# Finding the distance modulus and the absolute magnitude

1. Sep 29, 2007

### Benzoate

1. The problem statement, all variables and given/known data
If a star has an apparent magnitude of -.4 and a parallax of .3'' what is :
a) the distance modulus
b) the absolute magnitude

2. Relevant equations
m is the apparent magnitude and M is the absolute magnitude
m-M =5 log d - 5
M= m + 5+5 log(pi''), pi'' is the parallex angle
3. The attempt at a solution

In order to find the Absolute magnitude, M, I apply the equation M= m + 5 + 5log(pi'')

I can easily find M since m and pi'' are already given in the problem. The only trouble I'm having is I don't know what units of measurement I'm supposed to convert pi'' to or if I'm suppose to leave pi'' the way it is.

Last edited: Sep 29, 2007
2. Sep 29, 2007

### lightgrav

the parallax angle, in arcsec, is the reciprocal distance in parsec.
So, (recall abs.Mag.definition) 10 pc means .1" , which has
M = m + 5 + 5*log(.1) , = m like it should.

3. Sep 29, 2007

### dynamicsolo

The parallax angle, $$\pi$$, is customarily given in arcseconds, but it is the (narrow) triangle involved that makes it clear how to use it. A parallax angle of 1" is the angle subtended by the mean radius of the Earth's orbit (more accurately, the semi-major axis), which is 1 AU, at a distance of 1 parsec. This automatically defines the parsec in terms of astronomical units (it also explains the name of the unit...).

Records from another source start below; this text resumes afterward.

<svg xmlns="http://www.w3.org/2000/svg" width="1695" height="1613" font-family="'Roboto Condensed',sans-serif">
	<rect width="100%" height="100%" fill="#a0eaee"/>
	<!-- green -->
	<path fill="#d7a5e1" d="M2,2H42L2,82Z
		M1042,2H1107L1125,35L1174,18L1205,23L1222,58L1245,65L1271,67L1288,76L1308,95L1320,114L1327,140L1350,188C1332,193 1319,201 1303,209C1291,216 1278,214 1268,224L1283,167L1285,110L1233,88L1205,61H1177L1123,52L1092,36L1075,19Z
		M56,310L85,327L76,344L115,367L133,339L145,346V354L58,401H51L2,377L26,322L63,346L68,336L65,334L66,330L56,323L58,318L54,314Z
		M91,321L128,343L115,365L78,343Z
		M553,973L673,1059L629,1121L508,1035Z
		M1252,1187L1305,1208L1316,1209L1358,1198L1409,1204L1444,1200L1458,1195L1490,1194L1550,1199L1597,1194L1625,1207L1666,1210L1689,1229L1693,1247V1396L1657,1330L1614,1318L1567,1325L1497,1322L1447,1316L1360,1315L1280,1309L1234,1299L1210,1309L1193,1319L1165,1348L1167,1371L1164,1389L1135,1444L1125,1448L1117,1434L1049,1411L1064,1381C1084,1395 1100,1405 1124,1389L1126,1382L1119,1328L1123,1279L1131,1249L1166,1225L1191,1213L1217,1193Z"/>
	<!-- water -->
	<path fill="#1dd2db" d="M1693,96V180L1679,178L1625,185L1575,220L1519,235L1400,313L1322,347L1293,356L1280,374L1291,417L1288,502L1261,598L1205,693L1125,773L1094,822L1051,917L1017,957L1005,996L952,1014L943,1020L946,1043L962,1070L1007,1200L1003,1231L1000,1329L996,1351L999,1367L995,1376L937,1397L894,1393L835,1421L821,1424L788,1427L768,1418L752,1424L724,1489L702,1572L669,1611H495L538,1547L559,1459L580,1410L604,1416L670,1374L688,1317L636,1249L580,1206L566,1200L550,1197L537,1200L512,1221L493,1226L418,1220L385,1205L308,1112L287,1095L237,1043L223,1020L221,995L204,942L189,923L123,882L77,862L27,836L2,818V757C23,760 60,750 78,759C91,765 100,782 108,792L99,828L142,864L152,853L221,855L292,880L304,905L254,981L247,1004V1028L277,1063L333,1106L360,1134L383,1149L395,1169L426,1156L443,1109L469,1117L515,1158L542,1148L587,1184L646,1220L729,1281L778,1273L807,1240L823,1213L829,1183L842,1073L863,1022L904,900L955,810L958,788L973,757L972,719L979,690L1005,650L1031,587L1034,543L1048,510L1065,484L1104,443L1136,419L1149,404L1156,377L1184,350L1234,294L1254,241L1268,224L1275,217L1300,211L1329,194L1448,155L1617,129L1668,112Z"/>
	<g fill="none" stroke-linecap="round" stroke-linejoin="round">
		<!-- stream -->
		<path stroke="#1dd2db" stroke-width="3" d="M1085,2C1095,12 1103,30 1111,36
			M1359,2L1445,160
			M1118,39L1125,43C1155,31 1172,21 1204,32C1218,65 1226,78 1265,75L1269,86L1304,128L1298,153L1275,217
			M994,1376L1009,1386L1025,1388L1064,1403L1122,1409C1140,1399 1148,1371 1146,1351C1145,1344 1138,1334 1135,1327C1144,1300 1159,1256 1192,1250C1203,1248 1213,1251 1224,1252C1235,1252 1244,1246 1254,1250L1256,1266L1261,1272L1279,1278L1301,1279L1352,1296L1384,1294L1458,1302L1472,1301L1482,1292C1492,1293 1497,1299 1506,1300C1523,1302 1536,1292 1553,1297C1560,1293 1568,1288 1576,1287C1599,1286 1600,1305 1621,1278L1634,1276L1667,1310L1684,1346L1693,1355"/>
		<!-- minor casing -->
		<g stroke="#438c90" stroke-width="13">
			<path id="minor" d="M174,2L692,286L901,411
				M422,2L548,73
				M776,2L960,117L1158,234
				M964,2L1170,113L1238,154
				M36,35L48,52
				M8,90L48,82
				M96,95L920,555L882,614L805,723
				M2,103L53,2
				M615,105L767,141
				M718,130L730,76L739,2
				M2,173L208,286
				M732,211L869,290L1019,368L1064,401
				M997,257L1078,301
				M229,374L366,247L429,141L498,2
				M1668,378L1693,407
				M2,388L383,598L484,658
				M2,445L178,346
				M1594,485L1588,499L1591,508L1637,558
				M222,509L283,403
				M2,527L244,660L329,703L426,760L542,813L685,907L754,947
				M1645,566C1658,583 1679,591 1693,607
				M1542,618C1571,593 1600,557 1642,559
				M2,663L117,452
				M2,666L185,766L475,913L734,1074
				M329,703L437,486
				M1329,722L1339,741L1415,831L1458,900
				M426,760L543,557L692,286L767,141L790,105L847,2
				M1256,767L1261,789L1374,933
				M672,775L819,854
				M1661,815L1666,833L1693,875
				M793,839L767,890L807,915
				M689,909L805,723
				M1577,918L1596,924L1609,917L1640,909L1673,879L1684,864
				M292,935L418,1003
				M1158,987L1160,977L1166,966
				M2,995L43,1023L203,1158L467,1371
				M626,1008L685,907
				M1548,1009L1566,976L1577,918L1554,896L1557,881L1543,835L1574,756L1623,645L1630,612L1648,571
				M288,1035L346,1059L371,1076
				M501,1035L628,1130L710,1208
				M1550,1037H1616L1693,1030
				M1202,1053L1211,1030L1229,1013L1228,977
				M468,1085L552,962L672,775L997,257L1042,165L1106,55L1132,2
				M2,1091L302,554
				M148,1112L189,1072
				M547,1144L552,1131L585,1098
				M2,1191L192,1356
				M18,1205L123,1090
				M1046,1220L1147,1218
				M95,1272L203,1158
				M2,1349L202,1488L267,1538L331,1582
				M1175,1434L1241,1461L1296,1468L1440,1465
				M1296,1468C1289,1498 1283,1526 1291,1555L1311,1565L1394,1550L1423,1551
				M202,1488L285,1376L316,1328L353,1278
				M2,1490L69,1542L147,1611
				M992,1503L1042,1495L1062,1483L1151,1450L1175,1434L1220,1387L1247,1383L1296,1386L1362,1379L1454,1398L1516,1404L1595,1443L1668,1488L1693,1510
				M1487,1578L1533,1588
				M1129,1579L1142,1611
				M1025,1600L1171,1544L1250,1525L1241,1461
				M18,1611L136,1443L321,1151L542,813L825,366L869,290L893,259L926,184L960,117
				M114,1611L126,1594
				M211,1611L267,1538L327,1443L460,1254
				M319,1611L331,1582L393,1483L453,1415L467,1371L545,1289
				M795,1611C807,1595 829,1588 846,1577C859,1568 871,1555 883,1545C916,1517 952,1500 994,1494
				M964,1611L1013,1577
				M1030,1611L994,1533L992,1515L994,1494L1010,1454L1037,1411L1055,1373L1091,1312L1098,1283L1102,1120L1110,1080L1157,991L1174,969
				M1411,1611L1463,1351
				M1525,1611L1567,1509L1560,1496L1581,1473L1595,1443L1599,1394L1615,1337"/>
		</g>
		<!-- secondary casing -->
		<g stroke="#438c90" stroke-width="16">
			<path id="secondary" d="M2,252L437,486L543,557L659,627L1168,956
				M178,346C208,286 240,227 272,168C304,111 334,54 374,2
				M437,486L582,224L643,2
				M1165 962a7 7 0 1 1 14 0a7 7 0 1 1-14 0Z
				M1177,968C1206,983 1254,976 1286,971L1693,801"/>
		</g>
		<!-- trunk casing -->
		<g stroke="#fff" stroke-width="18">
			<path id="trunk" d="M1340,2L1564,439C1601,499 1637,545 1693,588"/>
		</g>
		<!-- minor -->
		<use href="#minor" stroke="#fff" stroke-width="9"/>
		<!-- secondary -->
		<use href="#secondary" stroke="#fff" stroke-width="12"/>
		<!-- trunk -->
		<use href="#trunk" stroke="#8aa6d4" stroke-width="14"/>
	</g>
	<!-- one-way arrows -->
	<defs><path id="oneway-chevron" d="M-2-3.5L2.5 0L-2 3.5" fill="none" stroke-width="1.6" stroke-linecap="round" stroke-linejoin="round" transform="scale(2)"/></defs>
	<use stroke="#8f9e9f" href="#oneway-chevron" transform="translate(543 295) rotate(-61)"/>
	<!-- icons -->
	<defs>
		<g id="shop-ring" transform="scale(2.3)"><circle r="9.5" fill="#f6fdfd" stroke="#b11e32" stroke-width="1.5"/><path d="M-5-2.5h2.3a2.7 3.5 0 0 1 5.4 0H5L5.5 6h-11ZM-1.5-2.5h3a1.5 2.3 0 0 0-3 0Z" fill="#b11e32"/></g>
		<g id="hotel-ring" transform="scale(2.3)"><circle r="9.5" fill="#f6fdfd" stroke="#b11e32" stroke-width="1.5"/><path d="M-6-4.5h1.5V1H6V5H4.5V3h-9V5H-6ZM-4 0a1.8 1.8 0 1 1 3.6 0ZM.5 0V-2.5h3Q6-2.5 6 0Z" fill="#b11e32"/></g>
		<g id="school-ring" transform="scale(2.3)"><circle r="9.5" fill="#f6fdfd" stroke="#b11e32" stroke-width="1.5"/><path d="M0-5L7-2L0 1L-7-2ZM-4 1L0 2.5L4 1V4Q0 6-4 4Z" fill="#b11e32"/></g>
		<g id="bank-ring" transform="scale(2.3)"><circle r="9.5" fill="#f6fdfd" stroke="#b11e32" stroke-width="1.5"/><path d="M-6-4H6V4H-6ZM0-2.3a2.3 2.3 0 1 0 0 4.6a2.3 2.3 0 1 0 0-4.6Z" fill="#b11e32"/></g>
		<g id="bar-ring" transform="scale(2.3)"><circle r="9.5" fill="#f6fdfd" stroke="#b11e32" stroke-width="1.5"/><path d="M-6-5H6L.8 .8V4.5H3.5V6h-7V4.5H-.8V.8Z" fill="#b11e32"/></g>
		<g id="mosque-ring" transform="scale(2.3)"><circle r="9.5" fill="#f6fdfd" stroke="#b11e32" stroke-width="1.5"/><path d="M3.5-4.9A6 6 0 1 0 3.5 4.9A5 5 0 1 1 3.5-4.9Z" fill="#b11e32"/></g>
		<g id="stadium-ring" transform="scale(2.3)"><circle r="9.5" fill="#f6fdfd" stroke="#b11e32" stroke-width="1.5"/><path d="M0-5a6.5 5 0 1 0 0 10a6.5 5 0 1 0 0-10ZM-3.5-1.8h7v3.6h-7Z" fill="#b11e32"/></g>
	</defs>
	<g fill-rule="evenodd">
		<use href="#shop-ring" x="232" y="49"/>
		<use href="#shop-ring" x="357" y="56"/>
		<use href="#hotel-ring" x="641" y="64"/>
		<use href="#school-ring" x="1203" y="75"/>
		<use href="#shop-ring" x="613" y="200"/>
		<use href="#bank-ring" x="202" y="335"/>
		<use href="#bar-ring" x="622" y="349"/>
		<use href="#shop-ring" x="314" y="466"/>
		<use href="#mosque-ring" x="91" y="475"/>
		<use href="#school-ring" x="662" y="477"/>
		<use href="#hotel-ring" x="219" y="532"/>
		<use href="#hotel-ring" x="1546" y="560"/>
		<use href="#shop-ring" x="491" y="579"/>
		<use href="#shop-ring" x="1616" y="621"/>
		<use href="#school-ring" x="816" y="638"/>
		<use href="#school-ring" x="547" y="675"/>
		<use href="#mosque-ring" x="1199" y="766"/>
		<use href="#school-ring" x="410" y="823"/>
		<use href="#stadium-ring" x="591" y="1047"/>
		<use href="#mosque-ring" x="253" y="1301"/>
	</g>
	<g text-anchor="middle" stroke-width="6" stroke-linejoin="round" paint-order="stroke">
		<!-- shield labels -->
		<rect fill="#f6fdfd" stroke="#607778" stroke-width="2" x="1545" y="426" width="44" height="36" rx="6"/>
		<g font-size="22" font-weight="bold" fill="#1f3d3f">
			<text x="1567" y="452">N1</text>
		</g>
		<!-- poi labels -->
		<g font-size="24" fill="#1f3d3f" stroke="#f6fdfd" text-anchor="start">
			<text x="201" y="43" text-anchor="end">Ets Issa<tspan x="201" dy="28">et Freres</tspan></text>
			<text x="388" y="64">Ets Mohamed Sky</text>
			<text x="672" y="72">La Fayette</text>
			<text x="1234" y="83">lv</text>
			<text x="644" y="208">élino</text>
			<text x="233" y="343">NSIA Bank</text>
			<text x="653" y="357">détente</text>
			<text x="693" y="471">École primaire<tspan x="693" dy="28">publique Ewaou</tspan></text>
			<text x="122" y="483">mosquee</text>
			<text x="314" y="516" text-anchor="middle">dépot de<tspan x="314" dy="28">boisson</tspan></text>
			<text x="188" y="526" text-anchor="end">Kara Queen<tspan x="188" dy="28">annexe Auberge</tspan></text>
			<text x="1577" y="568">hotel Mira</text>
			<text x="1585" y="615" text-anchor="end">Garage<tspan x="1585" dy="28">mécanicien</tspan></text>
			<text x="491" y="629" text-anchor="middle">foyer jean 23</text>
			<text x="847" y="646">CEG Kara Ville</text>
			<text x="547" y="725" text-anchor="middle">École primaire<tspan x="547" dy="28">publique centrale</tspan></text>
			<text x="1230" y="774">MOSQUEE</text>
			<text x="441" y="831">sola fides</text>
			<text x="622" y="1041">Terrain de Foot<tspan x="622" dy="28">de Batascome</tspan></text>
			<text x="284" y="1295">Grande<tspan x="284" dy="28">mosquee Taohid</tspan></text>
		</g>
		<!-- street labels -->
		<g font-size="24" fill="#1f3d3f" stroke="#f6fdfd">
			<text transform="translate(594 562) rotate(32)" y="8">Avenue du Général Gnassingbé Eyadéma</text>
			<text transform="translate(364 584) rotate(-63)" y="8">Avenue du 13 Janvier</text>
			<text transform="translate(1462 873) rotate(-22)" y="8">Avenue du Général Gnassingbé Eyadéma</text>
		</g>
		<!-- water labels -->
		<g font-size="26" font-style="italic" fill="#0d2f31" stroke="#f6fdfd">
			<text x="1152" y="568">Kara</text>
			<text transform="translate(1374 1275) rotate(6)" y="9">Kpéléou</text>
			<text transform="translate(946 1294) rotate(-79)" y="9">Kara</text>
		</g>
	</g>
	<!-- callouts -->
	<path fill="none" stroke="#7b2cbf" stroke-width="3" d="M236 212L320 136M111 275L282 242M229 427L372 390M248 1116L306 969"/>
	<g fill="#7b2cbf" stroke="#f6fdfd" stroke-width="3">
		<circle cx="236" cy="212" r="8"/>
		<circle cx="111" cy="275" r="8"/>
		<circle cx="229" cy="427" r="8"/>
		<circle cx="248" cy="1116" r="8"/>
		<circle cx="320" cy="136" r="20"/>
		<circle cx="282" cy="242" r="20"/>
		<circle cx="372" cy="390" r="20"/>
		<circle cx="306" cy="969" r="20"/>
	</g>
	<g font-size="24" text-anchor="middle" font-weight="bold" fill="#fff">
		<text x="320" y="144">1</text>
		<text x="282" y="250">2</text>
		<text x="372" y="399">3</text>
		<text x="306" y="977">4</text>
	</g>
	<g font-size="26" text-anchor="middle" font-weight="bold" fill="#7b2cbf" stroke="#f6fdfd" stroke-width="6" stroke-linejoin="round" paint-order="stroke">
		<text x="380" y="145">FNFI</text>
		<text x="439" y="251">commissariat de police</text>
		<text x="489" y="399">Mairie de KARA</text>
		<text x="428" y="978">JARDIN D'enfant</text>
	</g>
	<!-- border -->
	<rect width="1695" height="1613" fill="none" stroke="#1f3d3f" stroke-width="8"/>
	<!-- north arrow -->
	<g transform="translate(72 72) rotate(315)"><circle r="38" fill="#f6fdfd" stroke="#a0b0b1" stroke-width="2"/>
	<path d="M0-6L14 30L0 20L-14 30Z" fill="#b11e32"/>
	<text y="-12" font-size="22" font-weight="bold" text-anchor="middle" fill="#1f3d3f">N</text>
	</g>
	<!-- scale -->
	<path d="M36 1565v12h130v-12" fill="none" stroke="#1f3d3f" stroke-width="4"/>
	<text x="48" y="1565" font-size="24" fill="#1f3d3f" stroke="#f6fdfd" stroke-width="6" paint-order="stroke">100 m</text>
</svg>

What you'd want to think about it how that angle changes for other distances. You then have a simple relation between the stellar distance, d, in parsecs, and the parallax angle in arcseconds. The angle $$\pi$$ is often used interchangeably with the distance. The distance d in parsecs is what goes into your distance modulus equation (the modulus (M-m) is also used by some astronomers interchangeably with distance).

Noting many of the threads you've started lately, you wouldn't happen to be in an introductory astrophysics course, would you?